Items from a data source
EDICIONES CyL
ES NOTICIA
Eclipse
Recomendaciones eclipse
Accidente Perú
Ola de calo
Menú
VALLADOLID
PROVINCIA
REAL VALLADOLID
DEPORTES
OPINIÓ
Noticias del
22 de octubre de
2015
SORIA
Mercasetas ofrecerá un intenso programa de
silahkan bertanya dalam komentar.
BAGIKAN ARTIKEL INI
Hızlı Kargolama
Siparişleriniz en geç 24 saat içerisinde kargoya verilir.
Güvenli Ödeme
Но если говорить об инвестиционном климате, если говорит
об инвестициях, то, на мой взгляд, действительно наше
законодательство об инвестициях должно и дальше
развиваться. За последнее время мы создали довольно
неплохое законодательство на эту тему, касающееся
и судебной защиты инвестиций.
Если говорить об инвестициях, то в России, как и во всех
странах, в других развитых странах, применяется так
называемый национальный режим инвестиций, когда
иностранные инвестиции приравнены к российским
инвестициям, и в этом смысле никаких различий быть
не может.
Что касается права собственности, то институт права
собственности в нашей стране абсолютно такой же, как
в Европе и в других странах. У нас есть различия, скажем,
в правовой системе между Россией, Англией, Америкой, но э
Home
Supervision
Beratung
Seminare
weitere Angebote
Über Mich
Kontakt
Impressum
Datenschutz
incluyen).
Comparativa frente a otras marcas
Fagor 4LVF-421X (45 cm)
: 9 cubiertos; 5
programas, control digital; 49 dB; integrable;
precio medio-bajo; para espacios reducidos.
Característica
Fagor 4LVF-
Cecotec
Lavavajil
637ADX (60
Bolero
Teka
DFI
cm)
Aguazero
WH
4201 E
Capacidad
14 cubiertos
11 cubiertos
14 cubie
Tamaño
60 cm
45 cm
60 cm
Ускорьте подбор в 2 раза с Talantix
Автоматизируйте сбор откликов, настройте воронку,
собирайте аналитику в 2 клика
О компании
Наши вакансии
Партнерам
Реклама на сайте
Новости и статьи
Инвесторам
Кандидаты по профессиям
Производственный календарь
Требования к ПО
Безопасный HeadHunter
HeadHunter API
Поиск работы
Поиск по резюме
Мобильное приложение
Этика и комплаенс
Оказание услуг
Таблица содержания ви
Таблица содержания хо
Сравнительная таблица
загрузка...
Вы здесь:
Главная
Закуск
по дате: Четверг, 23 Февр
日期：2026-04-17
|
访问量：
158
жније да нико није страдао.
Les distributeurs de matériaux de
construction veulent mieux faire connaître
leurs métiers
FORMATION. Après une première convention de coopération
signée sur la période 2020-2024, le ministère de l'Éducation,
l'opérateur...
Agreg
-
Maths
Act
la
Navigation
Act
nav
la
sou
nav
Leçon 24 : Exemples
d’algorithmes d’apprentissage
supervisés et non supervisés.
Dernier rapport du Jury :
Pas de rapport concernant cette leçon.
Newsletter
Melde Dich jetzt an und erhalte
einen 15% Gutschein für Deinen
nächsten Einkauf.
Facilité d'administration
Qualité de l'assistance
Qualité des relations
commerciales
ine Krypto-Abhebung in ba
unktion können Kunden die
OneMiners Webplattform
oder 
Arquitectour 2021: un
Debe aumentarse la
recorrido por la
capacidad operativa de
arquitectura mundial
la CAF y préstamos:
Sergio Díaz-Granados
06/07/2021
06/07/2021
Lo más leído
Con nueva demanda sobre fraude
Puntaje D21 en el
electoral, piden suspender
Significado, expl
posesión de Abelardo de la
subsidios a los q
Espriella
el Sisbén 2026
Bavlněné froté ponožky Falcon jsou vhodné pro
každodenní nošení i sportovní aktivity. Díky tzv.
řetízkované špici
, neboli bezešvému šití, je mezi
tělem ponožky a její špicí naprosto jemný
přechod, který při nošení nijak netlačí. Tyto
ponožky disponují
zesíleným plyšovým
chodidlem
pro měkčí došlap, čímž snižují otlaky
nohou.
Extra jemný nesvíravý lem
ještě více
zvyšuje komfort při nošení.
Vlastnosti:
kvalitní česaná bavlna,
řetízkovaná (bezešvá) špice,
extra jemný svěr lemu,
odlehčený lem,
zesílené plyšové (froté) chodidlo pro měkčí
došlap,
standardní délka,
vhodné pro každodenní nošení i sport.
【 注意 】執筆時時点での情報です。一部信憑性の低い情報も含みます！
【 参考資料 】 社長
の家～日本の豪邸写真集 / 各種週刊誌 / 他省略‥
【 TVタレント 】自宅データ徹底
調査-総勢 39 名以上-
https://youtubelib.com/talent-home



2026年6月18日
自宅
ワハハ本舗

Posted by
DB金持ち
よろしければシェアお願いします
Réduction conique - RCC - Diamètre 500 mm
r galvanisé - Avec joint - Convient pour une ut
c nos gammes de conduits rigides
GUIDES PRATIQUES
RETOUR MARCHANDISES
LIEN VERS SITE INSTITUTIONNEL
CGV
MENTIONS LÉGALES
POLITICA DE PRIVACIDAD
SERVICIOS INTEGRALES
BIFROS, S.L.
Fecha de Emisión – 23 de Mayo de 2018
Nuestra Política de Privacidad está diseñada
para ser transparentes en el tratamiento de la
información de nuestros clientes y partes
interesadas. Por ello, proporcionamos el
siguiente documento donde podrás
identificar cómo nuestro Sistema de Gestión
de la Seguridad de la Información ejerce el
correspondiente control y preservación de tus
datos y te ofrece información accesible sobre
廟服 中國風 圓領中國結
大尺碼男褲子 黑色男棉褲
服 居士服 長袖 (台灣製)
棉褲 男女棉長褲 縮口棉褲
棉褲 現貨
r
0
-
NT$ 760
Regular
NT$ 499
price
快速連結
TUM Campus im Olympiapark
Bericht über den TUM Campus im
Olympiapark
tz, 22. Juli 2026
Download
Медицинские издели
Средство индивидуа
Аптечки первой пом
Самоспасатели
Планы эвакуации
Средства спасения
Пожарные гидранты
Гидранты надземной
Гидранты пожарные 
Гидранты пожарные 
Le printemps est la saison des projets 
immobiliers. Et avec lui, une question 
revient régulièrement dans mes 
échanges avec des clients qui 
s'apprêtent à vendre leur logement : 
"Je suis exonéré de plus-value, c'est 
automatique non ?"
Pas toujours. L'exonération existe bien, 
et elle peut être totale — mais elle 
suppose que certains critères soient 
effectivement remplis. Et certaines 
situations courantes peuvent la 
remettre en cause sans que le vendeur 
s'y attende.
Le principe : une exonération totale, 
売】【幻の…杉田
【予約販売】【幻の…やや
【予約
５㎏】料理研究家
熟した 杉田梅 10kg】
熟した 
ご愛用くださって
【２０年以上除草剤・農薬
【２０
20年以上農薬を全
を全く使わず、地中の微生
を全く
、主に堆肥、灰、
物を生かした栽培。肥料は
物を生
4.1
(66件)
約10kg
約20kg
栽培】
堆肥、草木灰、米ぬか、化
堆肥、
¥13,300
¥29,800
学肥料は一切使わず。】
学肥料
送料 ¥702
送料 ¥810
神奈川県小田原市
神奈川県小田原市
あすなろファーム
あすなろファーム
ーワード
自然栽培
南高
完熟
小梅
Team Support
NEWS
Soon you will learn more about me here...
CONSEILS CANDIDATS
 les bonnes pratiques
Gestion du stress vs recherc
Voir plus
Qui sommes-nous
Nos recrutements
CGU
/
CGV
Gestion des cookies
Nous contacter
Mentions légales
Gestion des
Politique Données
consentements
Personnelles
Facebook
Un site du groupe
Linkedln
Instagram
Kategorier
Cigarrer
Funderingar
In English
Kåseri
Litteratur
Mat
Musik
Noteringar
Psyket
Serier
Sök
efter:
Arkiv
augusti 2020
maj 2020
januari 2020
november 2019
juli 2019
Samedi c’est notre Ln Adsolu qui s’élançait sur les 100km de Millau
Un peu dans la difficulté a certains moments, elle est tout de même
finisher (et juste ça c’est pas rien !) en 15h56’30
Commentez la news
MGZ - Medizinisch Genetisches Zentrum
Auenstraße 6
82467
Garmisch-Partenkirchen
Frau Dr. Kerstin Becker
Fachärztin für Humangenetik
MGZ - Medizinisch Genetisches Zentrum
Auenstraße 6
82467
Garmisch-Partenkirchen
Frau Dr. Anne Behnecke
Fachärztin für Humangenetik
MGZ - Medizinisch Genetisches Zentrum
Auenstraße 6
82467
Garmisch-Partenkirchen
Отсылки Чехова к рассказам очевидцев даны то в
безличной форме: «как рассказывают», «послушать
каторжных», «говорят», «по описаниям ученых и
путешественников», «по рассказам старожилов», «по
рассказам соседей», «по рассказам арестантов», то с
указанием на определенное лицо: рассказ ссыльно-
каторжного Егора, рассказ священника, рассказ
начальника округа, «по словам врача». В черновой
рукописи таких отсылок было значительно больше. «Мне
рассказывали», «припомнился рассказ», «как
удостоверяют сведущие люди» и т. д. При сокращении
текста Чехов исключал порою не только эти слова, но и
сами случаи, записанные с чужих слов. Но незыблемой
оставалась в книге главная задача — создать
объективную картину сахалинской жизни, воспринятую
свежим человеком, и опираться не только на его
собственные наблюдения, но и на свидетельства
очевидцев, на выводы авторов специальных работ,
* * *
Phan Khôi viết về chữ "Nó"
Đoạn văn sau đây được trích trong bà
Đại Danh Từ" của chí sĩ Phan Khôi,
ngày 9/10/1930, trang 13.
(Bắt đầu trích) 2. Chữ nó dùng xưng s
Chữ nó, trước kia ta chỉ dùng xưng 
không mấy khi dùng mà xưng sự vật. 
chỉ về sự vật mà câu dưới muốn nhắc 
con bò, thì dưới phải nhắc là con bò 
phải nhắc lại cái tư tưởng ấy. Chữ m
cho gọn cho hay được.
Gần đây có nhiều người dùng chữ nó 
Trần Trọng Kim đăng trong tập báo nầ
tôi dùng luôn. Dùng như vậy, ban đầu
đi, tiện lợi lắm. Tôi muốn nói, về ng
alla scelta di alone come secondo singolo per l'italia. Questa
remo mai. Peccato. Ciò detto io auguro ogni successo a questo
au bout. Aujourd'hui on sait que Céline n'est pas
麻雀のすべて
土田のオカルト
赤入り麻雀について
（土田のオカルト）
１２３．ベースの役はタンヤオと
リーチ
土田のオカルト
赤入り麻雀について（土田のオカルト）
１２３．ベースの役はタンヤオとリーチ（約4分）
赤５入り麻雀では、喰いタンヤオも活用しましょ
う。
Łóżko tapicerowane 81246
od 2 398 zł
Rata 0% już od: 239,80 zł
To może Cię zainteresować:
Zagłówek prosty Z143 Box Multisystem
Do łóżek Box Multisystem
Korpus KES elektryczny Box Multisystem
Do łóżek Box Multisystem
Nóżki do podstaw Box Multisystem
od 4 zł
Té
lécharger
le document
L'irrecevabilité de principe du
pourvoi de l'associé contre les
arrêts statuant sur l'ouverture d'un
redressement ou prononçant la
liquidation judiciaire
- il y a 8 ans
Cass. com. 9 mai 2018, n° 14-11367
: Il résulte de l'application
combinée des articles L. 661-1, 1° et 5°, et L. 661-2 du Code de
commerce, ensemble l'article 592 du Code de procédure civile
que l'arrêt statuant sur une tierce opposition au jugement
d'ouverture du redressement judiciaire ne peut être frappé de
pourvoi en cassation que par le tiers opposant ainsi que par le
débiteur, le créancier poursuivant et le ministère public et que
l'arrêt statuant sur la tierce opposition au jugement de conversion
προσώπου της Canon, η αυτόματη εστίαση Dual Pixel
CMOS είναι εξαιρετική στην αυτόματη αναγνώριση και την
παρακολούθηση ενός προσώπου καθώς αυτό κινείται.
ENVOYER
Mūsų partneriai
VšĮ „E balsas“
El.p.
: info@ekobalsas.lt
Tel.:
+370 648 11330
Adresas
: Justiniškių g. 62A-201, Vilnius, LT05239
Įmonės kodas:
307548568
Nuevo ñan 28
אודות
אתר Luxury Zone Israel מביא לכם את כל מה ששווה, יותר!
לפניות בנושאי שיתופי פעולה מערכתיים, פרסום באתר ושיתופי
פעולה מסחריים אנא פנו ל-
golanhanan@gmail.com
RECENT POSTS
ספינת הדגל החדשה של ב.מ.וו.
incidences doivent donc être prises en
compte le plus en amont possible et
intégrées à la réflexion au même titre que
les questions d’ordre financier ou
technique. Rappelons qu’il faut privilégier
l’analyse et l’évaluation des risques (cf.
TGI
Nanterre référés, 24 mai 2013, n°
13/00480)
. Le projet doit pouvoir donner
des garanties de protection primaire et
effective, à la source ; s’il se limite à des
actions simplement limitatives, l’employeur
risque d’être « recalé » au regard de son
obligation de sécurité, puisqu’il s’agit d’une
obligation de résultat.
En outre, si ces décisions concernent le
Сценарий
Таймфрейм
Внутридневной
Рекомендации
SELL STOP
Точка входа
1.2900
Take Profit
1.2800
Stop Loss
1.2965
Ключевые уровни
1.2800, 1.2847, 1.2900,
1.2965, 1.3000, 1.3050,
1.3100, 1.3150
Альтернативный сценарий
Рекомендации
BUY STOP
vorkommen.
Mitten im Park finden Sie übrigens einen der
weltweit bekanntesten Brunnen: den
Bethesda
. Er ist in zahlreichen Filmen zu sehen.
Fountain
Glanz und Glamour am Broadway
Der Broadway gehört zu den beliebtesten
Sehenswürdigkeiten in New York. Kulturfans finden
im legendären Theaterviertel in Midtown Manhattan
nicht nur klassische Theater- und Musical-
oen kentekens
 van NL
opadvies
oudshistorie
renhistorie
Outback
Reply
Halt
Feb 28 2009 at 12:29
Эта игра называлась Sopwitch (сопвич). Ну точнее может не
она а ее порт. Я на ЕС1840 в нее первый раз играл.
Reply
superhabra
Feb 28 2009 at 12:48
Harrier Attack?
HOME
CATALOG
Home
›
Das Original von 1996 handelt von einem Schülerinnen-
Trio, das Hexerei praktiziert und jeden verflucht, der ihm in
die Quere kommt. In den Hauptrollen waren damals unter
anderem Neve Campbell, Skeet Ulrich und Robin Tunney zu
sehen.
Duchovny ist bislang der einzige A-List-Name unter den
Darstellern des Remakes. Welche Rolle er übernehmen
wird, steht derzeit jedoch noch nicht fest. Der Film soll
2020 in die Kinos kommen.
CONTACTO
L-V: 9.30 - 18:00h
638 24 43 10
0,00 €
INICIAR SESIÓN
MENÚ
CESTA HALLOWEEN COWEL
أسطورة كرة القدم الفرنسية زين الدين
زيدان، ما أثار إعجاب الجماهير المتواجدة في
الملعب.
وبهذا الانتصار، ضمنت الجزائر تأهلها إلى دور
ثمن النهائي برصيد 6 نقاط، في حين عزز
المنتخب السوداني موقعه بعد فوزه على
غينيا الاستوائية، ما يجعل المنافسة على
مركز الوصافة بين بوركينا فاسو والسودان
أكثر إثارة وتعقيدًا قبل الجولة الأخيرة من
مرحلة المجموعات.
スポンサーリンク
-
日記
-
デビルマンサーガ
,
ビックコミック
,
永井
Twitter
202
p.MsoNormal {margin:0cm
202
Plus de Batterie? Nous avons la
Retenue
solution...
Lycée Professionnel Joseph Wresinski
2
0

(WHAT YOU WILL DO): Each line of the records, from the opening one through the line holding "Mercasetas ofrecerá un intenso programa de", should be restated word for word, with nothing else in the answer.

(OUTPUT OF THE TASK):
EDICIONES CyL
ES NOTICIA
Eclipse
Recomendaciones eclipse
Accidente Perú
Ola de calo
Menú
VALLADOLID
PROVINCIA
REAL VALLADOLID
DEPORTES
OPINIÓ
Noticias del
22 de octubre de
2015
SORIA
Mercasetas ofrecerá un intenso programa de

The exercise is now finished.